* _Task goal_: Find the number of lines below in which the word "wire" occurs. Write only that number.

(Machine-readable electronics designs)
****************
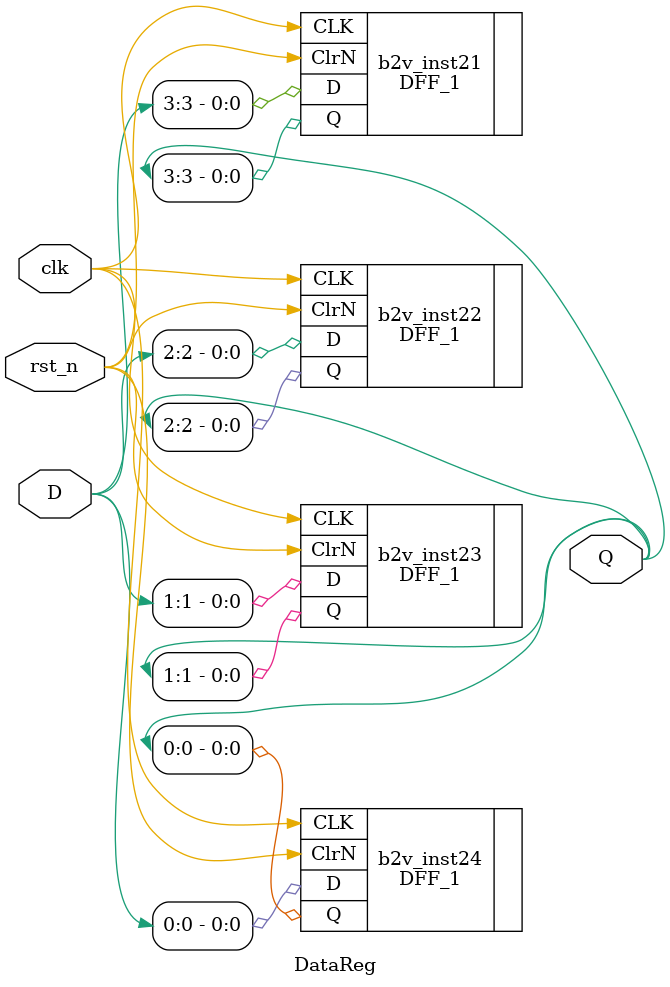
<source format=v>


module DataReg(
	clk,
	rst_n,
	D,
	Q
);


input wire	clk;
input wire	rst_n;
input wire	[3:0] D;
output wire	[3:0] Q;






DFF_1	b2v_inst21(
	.CLK(clk),
	.D(D[3]),
	
	.ClrN(rst_n),
	
	.Q(Q[3]));


DFF_1	b2v_inst22(
	.CLK(clk),
	.D(D[2]),
	
	.ClrN(rst_n),
	
	.Q(Q[2]));


DFF_1	b2v_inst23(
	.CLK(clk),
	.D(D[1]),
	
	.ClrN(rst_n),
	
	.Q(Q[1]));


DFF_1	b2v_inst24(
	.CLK(clk),
	.D(D[0]),
	
	.ClrN(rst_n),
	
	.Q(Q[0]));


endmodule

</source>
****************
* _Completed task_: 4